DATA RECORDS:
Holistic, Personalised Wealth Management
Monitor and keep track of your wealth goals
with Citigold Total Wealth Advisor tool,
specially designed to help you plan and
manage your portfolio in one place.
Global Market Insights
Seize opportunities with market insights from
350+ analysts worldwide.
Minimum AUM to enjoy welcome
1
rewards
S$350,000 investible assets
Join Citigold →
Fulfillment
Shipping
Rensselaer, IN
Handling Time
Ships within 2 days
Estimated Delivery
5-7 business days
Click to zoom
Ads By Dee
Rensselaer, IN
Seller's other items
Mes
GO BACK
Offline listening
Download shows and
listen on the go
...
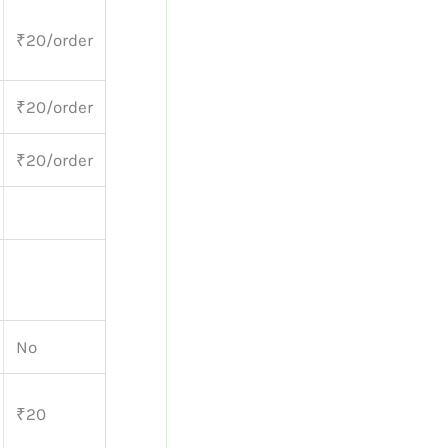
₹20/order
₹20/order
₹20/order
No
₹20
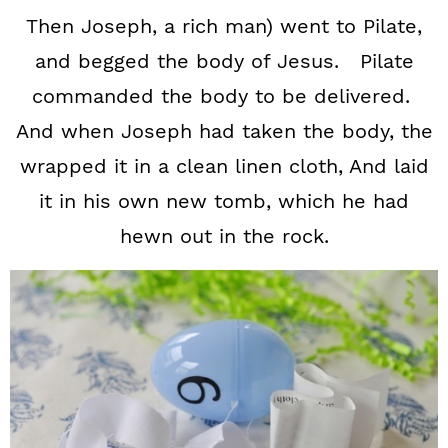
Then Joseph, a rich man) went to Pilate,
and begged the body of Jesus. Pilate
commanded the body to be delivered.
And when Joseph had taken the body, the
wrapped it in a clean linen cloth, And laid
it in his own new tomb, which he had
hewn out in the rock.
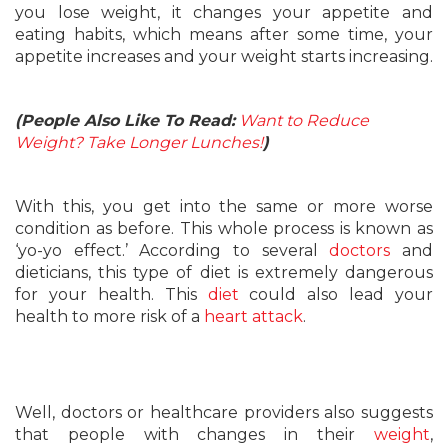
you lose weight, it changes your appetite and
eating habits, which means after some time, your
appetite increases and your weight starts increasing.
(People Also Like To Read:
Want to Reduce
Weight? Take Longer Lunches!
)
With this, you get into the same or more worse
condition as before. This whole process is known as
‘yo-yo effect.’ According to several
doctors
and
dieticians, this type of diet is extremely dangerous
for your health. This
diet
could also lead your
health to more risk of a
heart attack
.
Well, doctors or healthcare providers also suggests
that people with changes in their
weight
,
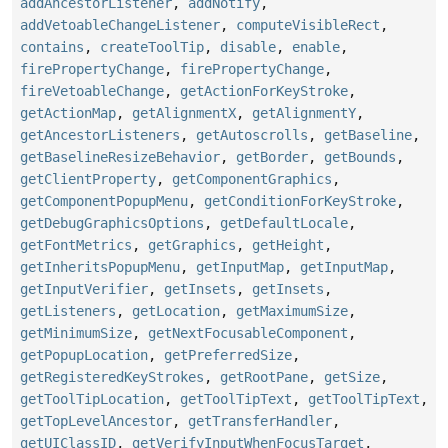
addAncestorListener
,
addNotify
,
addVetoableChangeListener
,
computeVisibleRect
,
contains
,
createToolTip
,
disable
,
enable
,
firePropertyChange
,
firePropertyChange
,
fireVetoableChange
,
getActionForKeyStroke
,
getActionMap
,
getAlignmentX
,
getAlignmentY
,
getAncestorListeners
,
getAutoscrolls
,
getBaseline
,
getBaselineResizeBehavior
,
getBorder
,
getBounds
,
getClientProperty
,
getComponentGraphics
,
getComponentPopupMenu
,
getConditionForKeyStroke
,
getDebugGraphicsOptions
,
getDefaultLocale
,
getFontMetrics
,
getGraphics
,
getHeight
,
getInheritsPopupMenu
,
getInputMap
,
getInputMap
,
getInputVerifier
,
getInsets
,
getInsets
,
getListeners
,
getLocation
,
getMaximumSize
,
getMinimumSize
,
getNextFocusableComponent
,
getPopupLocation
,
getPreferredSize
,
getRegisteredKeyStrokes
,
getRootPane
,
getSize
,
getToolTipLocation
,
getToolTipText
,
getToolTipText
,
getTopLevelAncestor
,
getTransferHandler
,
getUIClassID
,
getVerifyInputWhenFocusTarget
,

GOAL OF THE EXERCISE:
In the listing above, find the line holding "Holistic, Personalised Wealth Management" and the line holding "350+ analysts worldwide.", then output those two lines and every line between them exactly.

EXERCISE OUTPUT:
Holistic, Personalised Wealth Management
Monitor and keep track of your wealth goals
with Citigold Total Wealth Advisor tool,
specially designed to help you plan and
manage your portfolio in one place.
Global Market Insights
Seize opportunities with market insights from
350+ analysts worldwide.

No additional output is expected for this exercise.